Fitness Friday: Going Against the Grain
I think about you.
I really do.
In my head, you are a much more demanding audience then you are in real life and I spend my driving time thinking of what I am going to say next, especially on weeks like this one when I am feeling uninspired.
Most weeks, I have it all planned out. I know exactly what is coming up and I am excited about everything. But this week has not been an exciting week. Heck, it hasn’t even been a good week. And it hasn’t been the type of week that you plan out. It has been more like type of week when you go to the dentist for a referral for wisdom teeth surgery and he charges you $100 to tell you there is a bigger, more expensive issue that needs to be takencareofRIGHTNOW. And then you can get your wisdom teeth out. Not that this happened to me or anything…
I hate not being in control. I find it so ironic that last Sunday, someone stuck a video camera in my face and asked what my greatest fear was [long story] and I confidently said “Being out of control.” And then I had one of the most out of control weeks I have had in a long time.
I was going to talk to you about something else today, but part of fitness is knowing when NOT to work out.
When to take a bit of time to dust off your grumpiness, your frustration, or your weariness.
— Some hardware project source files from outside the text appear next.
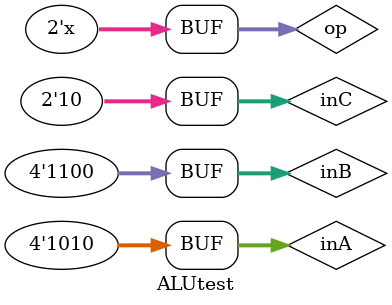
<source format=v>
`timescale 1ns / 1ps


module ALUtest;

	// Inputs
	reg [3:0] inA;
	reg [3:0] inB;
	reg [1:0] inC;
	reg [1:0] op;

	// Outputs
	wire [3:0] ans;

	// Instantiate the Unit Under Test (UUT)
	ALU uut (
		.inA(inA), 
		.inB(inB),
		.inC(inC),
		.op(op), 
		.ans(ans)
	);

	initial begin
		// Initialize Inputs
		inA = 4'b1010;
		inB = 4'b1100;
		inC = 2;
		op = 0;

		// Wait 100 ns for global reset to finish
		#100;
        
		// Add stimulus here

	end
	
	always #10 op=op+1;
      
endmodule


</source>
I am not great at that. So what do I do when I feel out of control and as if no matter which direction I turn, I am running against the grain?
I call Jesse.
I call a friend who has the right answer for everything. [Even if she moved to Alberta on me..]
I do something I KNOW I can’t mess up that much and if I do, it doesn’t matter, like cooking or cleaning.
I do something that focuses on someone else – like volunteering or just going to work, even if it is with a little dark cloud over my head.
I hug my mom.
And sometimes, she will look at me and say “Jessica, if you were 4 years old, I would put you down for a nap”.
So I go and sleep for a while.
Come to me all who are weary, and I will give you rest. Matt 11:28
What do you do when life throws you a curveball?